What happens during endochondrial ossification?
The bone forms firstly as a cartilage model.
Blood vessels then invade the cartilage.
The cartilage is replaced with bone- it remains in an epiphyseal growth phase then eventually ossifies.
What distinguishes endochondrial ossification?
Cartiligonous phase.
What happens during intermembranous ossification?
Mesenchymal cells develop into osteoprogenitor cells which mature into osteoblasts and start depositing bone.
Residual mesenchymal cells deposit blood and bone marrow.
This bone formation also occurs in adult cortical bone.
What is bone composed of?
Cells (osteoblasts/osteocytes/osteoclasts)
Extracellular matrix
Minerals
Collagen
What are the 3 types of cell in the bone?
Osteoblasts
Osteocytes
Osteoclasts
What is the bone extracellular matrix composed of?
45% hydroxyapatite crystals (complex form of calcium phosphate), water, collagen.
What do minerals do in the bone?
Stiffen / rigidify structures.
What does collagen do?
Gives support and flexibility- reduces the risk of fracture because it has a high threshold of tension.
What does healthy bone have a balance of?

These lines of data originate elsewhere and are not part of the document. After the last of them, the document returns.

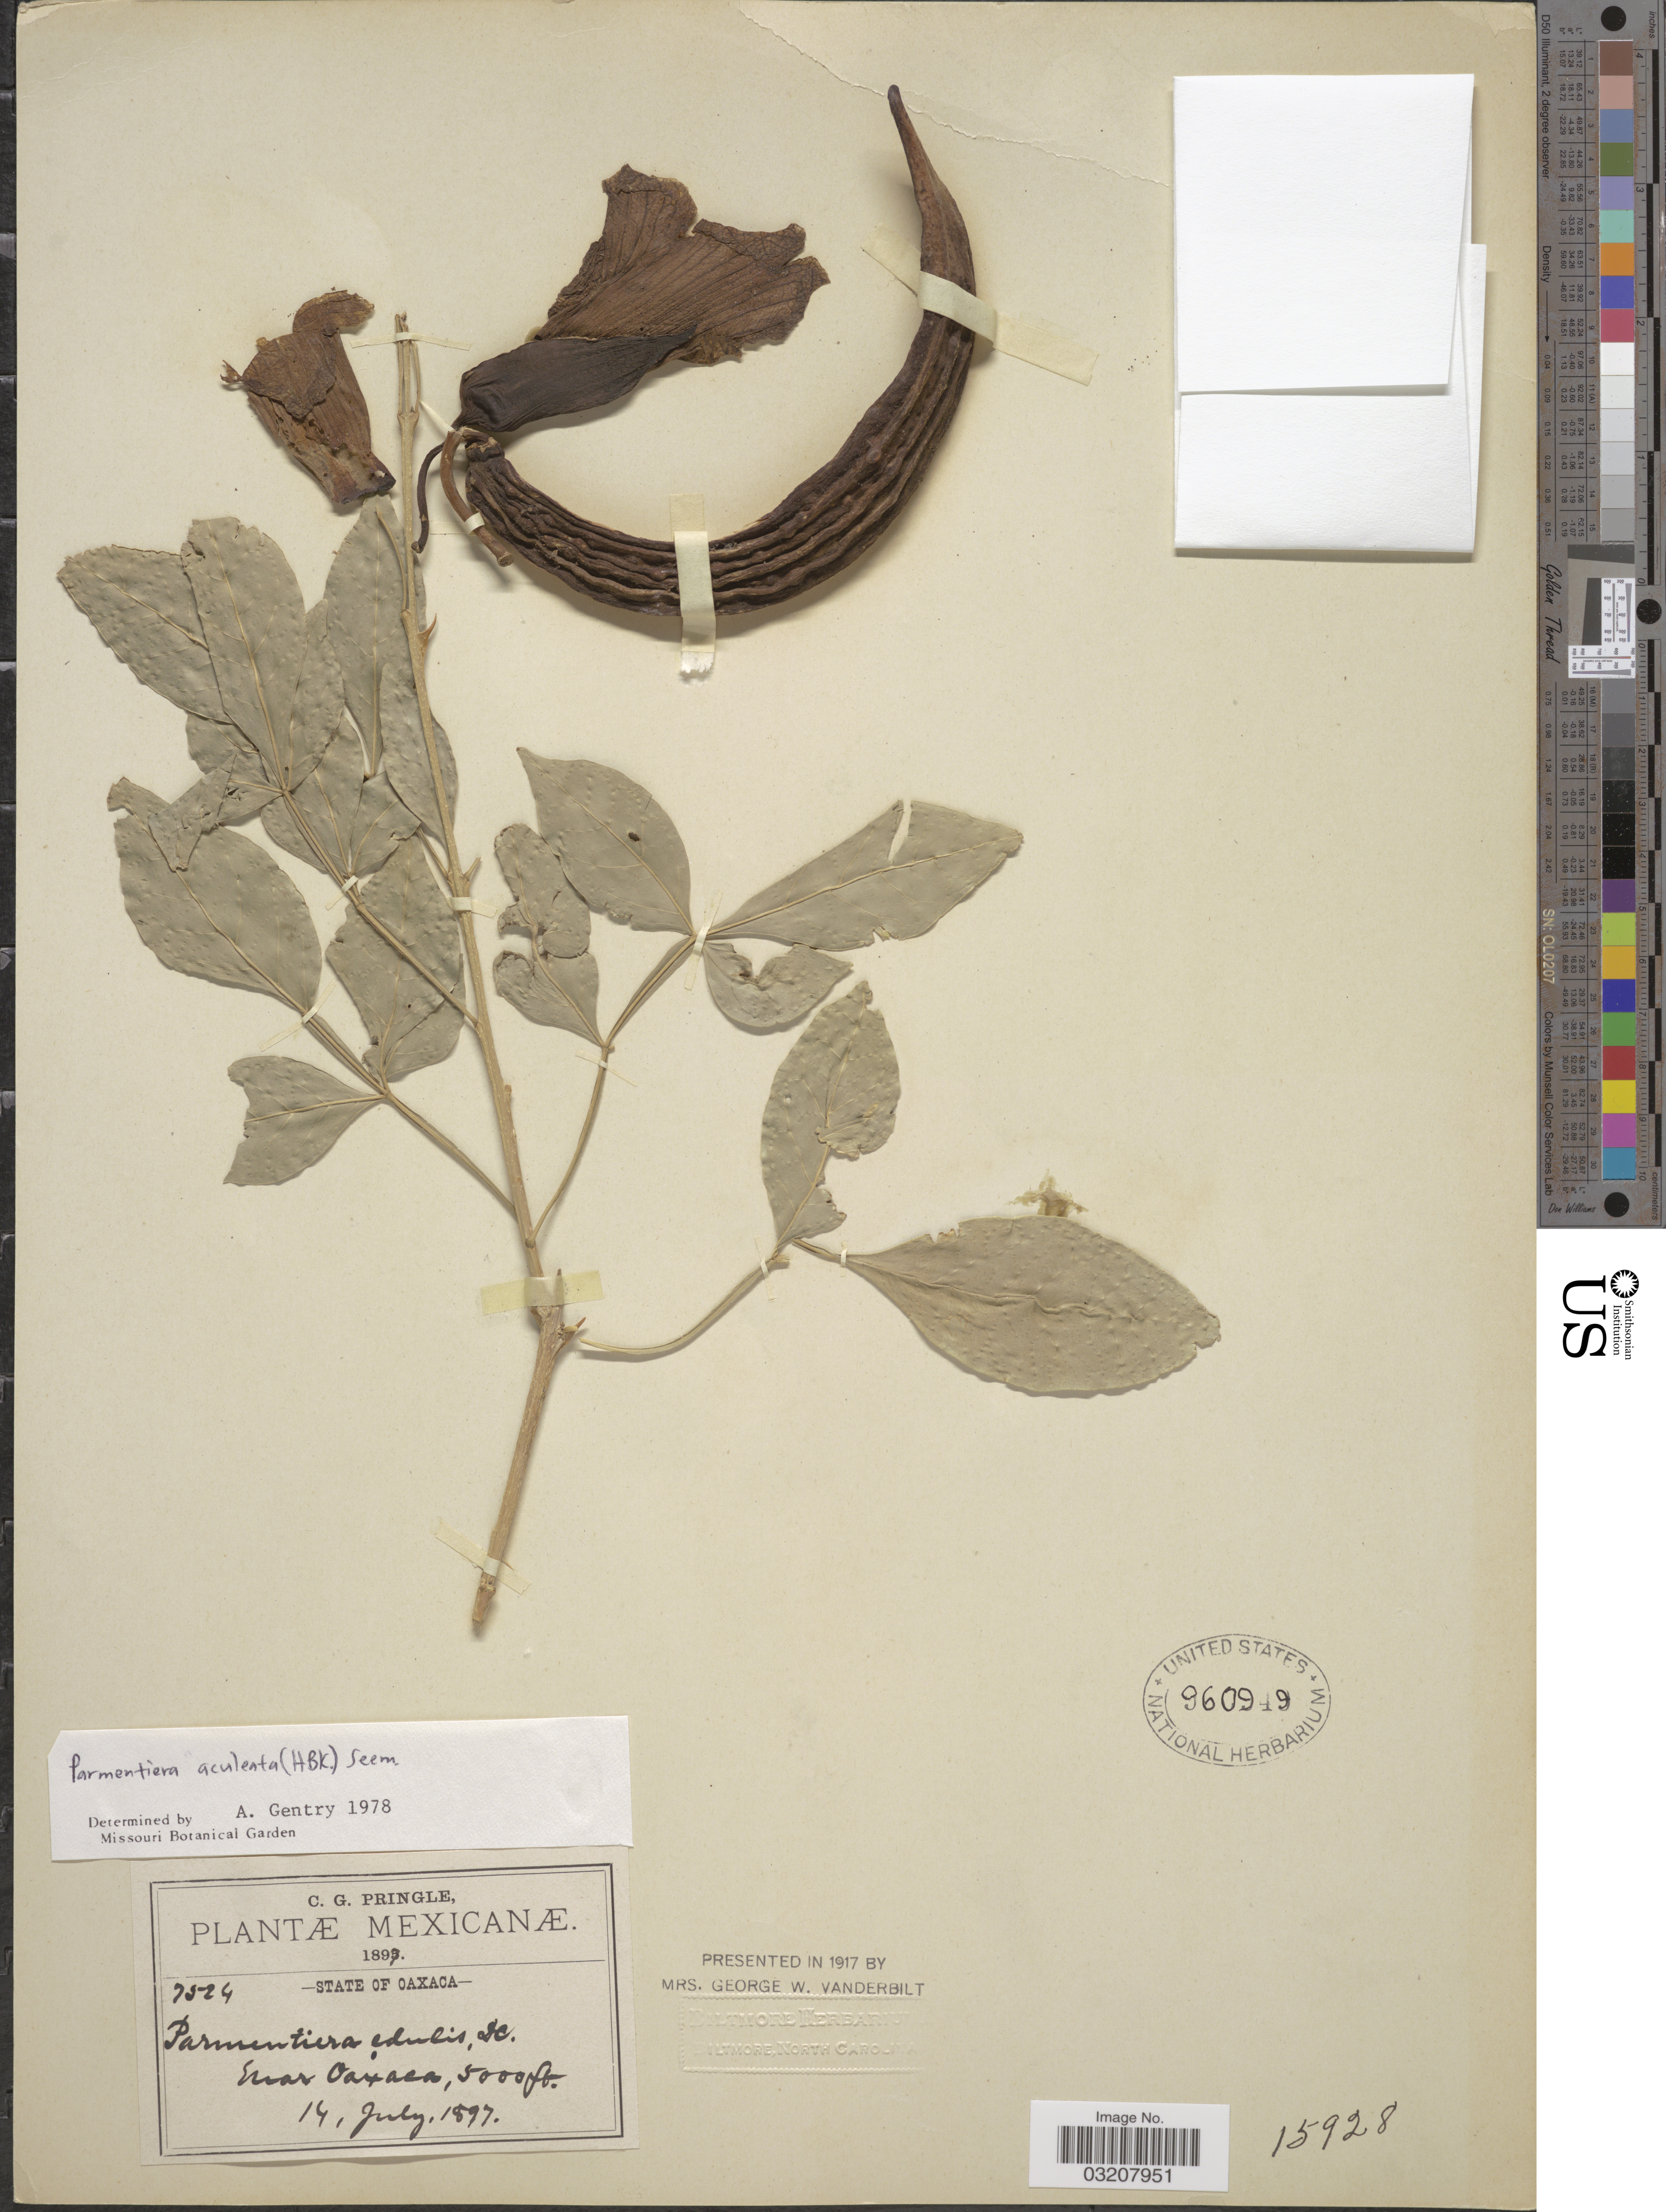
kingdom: Plantae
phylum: Tracheophyta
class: Magnoliopsida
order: Lamiales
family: Bignoniaceae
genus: Parmentiera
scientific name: Parmentiera aculeata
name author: (Kunth) Seem.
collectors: C. G. Pringle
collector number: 7524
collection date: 1897-07-14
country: Mexico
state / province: Oaxaca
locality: Near Oaxaca.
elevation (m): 1524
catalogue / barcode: US 960949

Bone remodelling- removal/formation.
Is bone remodelling a constant process?
Yes- even in adult bone.
What do osteoclasts do?
Reabsorb bone matrix.
Where are osteoclasts found?
Surface of bone mineral.
What do osteoblasts do?
Role in initial bone formation and bone remodelling.
Where are osteoblasts found?
Periosteum / endosteum
What do osteocytes do?
Maintain the mineral concentration through enzyme secretion.
Where are osteocytes found?
Lacunae.
Name some disorders of bone remodelling.
Osteoporosis, osteopetrosis, Paget’s disease.
What is bone mass controlled by?
Genetics and environment.
What else can affect bone mass/
High mechanical load (eg. athletes).